Intégration économique en Afrique: Pourquoi le processus piétine?   
04/04/2007

Face à la mondialisation, aucun pays ne pourrait isolèment tenir sur la scène de la conccurence internationale. Les processus régionaux d’intégration sont une réponse adéquate à cette nouvelle donne. Cela fonctionne en Europe, en Amérique, en Asie, mais pas encore convenablement en Afrique, même si des efforts ont été faits.



La coopération sectorielle telle que la mise en place d’infrastructures est un important volet des efforts d’intégration en Afrique. La mise en place d’infrastructures multinationales présente d importants avantages, si les pays mettent en commun leurs ressources et travaillent de concert au niveau régional. C’est pourquoi les communautés économiques régionales (CER) s’emploient à promouvoir une coopération active entre les Etats membres dans différents secteurs en harmonisant les politiques, en mobilisant les ressources nécessaires pour les investissements et en élaborant des plans directeurs régionaux. Les domaines critiques d’intervention sont notamment les transports, les communications et l’énergie. Il convient d’avoir un bon système de transport pour faciliter le commerce et la mobilité de la main-d’œuvre, intégrer les marchés et réduire les coûts des transactions commerciales. L’Afrique est très en retard à cet égard, par rapport aux autres régions en développement. L’Organisation des Nations Unies a défini le cadre du développement du transport en Afrique en proclamant les Décennies des Nations Unies pour les transports et les communications en Afrique (UNTACDA), la première ayant eu lieu de 1978 à 1988 et la seconde de 1991 à 2000 (UNTACDA I et UNTACDA II, respectivement). Les Décennies avaient principalement pour objectif d’encourager la construction de routes transafricaines praticables en tous temps et de relier directement, dans la mesure du possible, les différentes capitales du continent. Il s’agissait aussi de contribuer à l’intégration politique, économique et sociale de l’Afrique, et de créer des infrastructures de transport routier entre d’importants centres de production et de consommation. La longueur totale des routes transafricaines, qui comprennent neuf principaux tronçons, est de 59 000 km, dont 25 % n’ont pas encore été construits ou ne répondent pas aux normes.

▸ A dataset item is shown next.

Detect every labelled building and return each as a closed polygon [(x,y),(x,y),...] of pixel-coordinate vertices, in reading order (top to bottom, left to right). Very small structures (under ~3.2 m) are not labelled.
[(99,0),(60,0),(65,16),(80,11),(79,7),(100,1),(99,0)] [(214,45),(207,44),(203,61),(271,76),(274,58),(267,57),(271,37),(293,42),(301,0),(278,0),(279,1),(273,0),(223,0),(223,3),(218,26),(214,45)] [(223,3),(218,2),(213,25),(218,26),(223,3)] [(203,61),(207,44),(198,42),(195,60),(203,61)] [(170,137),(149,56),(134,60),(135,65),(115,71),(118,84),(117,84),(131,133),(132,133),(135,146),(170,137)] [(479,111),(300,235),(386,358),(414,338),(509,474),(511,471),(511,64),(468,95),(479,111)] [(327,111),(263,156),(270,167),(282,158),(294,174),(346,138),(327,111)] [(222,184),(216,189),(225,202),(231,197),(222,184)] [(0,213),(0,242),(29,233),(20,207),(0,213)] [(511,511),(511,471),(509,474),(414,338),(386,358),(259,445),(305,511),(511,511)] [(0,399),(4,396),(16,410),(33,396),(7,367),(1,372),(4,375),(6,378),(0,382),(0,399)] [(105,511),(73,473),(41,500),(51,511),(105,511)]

Des avancées dans la coopération énergétique

En ce qui concerne le secteur de l’énergie, le principal problème est la rationalisation de la répartition spatiale des ressources énergétiques. En fait, même si l’Afrique est relativement bien dotée en ressources énergétiques (pétrole, charbon, hydro-électricité, gaz naturel), ces dernières sont mal réparties dans l’espace et souvent éloignées des centres de demande. Ainsi, pour assurer un approvisionnement durable en énergie commerciale, il faut que l’énergie puisse être échangée. La mise en place et l’utilisation d’installations de production d’électricité sont probablement les plus grandes réussites de la coopération régionale. On peut citer à cet égard, la centrale électrique de Kariba Sud dans la SADC (666 megawatts), la centrale hydro-électrique de Ruzzi II dans la région des Grands Lacs (40 megawatts), la centrale hydro-électrique de Nangbeto de la Communauté électrique du Bénin en Afrique de l’Ouest (65 megawatts) et le projet hydro-électrique de Manantali de l’Organisation pour la mise en valeur du fleuve Sénégal, encore en Afrique de l’Ouest (200 megawatts). En outre, la plupart des CER envisage de créer des réseaux d’interconnexion sous-régionaux. Par exemple, dans la SADC, douze Etats membres ont créé le réseau d’interconnexion de l’Afrique australe, qui pourrait servir d’exemple pour des initiatives similaires ailleurs.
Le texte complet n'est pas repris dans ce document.